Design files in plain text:
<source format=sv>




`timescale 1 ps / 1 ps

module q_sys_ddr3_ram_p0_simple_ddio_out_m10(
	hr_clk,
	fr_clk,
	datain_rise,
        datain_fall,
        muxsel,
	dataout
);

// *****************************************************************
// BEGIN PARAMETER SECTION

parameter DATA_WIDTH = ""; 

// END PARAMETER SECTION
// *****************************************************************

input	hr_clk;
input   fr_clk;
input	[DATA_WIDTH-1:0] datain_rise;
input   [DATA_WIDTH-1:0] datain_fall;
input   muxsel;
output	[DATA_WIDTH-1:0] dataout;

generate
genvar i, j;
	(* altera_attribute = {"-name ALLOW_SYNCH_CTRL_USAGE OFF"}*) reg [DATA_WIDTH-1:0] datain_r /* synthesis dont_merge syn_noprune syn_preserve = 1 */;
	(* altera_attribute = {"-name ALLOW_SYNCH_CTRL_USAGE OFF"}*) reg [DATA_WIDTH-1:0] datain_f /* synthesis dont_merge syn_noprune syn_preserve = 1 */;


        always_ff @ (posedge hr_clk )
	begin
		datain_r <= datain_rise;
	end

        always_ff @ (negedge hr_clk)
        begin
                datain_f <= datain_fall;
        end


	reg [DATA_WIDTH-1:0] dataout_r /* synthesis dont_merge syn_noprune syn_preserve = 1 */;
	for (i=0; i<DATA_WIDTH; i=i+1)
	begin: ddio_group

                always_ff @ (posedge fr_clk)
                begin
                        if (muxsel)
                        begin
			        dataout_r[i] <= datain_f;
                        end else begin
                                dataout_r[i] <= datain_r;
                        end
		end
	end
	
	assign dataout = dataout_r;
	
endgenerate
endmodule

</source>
==
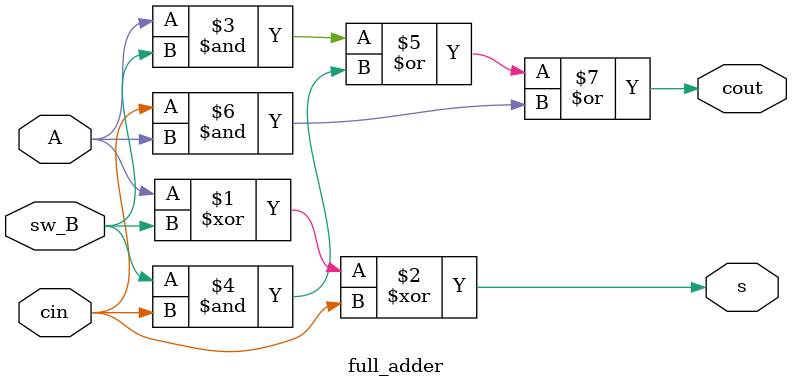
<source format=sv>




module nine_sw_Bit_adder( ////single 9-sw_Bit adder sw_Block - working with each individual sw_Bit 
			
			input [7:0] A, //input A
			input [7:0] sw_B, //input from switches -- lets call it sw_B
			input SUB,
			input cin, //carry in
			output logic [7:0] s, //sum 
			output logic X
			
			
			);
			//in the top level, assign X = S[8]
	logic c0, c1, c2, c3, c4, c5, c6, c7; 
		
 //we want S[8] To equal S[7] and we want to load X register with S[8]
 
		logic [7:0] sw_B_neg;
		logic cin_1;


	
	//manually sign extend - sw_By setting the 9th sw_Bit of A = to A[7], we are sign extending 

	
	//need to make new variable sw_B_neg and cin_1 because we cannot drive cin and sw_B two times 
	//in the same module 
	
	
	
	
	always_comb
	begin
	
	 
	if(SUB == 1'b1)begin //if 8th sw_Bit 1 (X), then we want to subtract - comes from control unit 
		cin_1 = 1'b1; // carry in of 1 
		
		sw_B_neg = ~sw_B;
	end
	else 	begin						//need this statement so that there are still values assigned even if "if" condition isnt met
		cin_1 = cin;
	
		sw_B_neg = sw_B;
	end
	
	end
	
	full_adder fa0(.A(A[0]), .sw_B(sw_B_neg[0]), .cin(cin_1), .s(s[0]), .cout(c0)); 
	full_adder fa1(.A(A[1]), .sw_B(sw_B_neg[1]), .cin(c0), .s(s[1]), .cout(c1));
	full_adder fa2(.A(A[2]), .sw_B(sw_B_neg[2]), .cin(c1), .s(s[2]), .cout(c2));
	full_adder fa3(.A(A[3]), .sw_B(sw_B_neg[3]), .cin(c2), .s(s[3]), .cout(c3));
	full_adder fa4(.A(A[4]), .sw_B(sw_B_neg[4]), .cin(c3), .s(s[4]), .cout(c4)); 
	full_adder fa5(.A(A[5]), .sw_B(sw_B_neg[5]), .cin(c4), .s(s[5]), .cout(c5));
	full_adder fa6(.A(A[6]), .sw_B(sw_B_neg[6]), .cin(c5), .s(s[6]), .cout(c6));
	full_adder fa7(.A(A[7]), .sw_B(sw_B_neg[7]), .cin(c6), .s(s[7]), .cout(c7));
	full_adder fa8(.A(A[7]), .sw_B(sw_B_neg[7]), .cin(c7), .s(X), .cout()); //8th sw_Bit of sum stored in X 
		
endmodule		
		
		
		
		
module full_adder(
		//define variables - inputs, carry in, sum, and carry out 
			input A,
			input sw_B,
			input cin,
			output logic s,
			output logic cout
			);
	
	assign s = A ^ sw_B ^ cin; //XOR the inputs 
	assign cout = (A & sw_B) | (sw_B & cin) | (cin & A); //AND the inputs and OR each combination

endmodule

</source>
==
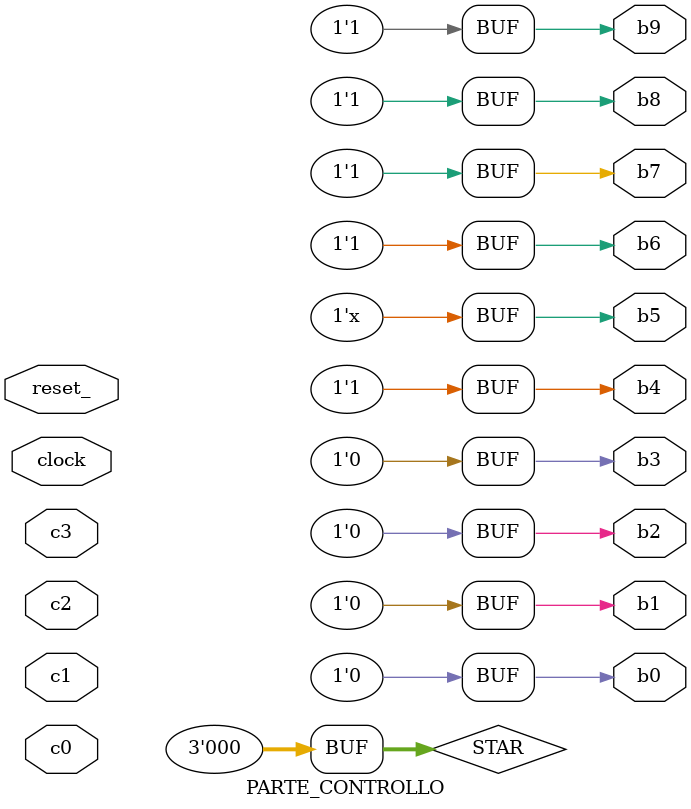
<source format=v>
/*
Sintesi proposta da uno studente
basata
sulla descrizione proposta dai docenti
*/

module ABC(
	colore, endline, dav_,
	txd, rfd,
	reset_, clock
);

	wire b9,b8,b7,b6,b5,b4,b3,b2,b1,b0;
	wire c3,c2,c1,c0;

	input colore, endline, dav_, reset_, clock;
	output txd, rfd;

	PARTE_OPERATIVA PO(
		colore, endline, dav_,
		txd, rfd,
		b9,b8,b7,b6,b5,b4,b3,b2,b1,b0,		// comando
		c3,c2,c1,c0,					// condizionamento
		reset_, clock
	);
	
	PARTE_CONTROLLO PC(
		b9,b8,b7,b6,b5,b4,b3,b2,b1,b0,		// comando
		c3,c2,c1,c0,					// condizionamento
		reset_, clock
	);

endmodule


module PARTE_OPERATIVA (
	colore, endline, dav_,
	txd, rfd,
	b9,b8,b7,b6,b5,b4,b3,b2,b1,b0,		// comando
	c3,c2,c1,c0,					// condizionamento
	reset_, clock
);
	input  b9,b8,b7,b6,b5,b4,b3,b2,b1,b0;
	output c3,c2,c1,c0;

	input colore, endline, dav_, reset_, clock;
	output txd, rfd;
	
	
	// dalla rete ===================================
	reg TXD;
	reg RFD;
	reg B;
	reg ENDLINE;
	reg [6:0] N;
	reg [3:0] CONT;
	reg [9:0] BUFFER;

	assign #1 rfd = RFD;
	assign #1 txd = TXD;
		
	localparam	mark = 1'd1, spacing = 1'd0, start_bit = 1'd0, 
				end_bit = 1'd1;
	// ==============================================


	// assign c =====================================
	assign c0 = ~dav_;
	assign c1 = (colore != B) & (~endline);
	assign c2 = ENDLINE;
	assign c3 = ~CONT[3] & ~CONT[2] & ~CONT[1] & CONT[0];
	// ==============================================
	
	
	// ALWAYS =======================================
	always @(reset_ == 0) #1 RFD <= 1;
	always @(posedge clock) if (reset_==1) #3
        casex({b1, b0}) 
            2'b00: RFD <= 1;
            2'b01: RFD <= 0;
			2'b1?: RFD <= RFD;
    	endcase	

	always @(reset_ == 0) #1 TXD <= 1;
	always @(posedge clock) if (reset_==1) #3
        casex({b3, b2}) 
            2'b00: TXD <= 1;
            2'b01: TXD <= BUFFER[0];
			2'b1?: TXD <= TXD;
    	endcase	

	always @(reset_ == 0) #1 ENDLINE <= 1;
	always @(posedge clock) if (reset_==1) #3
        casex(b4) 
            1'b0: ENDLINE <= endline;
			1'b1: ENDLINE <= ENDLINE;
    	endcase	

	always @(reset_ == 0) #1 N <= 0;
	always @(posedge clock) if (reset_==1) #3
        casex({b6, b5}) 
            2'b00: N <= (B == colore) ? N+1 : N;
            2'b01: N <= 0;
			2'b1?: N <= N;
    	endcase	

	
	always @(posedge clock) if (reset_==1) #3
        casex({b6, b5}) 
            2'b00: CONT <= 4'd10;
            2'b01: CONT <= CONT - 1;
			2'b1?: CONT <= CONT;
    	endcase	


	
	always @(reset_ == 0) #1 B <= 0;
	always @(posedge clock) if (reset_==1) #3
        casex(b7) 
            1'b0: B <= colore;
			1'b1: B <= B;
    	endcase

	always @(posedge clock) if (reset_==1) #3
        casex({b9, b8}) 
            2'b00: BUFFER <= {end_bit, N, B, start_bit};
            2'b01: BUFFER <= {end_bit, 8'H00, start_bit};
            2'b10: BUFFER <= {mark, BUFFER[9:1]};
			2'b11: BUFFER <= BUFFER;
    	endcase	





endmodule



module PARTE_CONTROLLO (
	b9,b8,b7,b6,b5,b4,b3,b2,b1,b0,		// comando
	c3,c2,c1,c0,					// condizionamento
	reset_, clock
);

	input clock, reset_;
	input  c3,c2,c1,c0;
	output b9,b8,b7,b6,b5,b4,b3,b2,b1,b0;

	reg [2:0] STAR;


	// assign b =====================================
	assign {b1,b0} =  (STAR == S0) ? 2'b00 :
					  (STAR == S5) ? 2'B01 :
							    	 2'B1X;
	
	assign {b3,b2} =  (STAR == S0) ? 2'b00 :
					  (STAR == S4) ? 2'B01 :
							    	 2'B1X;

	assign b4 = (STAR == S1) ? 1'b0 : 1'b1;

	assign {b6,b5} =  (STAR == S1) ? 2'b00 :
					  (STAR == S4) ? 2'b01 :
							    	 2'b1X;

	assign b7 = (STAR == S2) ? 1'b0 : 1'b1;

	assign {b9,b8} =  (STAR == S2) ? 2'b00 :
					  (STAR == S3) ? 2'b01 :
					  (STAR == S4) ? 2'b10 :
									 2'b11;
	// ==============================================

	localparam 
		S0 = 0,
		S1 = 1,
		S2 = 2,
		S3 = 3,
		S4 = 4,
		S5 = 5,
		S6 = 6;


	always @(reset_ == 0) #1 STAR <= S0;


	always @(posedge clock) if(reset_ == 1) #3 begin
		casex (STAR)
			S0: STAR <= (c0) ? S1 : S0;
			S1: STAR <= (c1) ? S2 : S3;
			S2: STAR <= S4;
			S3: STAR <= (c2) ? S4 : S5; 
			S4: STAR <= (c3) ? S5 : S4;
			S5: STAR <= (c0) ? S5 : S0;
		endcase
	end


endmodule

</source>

• _What the exercise asks_: Retype exactly the lines of the data above that fall between the line with "2'b00: TXD <= 1;" and the line with "reg [2:0] STAR;", inclusive, and add nothing.

• _Completed exercise_:
            2'b00: TXD <= 1;
            2'b01: TXD <= BUFFER[0];
			2'b1?: TXD <= TXD;
    	endcase	

	always @(reset_ == 0) #1 ENDLINE <= 1;
	always @(posedge clock) if (reset_==1) #3
        casex(b4) 
            1'b0: ENDLINE <= endline;
			1'b1: ENDLINE <= ENDLINE;
    	endcase	

	always @(reset_ == 0) #1 N <= 0;
	always @(posedge clock) if (reset_==1) #3
        casex({b6, b5}) 
            2'b00: N <= (B == colore) ? N+1 : N;
            2'b01: N <= 0;
			2'b1?: N <= N;
    	endcase	

	
	always @(posedge clock) if (reset_==1) #3
        casex({b6, b5}) 
            2'b00: CONT <= 4'd10;
            2'b01: CONT <= CONT - 1;
			2'b1?: CONT <= CONT;
    	endcase	


	
	always @(reset_ == 0) #1 B <= 0;
	always @(posedge clock) if (reset_==1) #3
        casex(b7) 
            1'b0: B <= colore;
			1'b1: B <= B;
    	endcase

	always @(posedge clock) if (reset_==1) #3
        casex({b9, b8}) 
            2'b00: BUFFER <= {end_bit, N, B, start_bit};
            2'b01: BUFFER <= {end_bit, 8'H00, start_bit};
            2'b10: BUFFER <= {mark, BUFFER[9:1]};
			2'b11: BUFFER <= BUFFER;
    	endcase	





endmodule



module PARTE_CONTROLLO (
	b9,b8,b7,b6,b5,b4,b3,b2,b1,b0,		// comando
	c3,c2,c1,c0,					// condizionamento
	reset_, clock
);

	input clock, reset_;
	input  c3,c2,c1,c0;
	output b9,b8,b7,b6,b5,b4,b3,b2,b1,b0;

	reg [2:0] STAR;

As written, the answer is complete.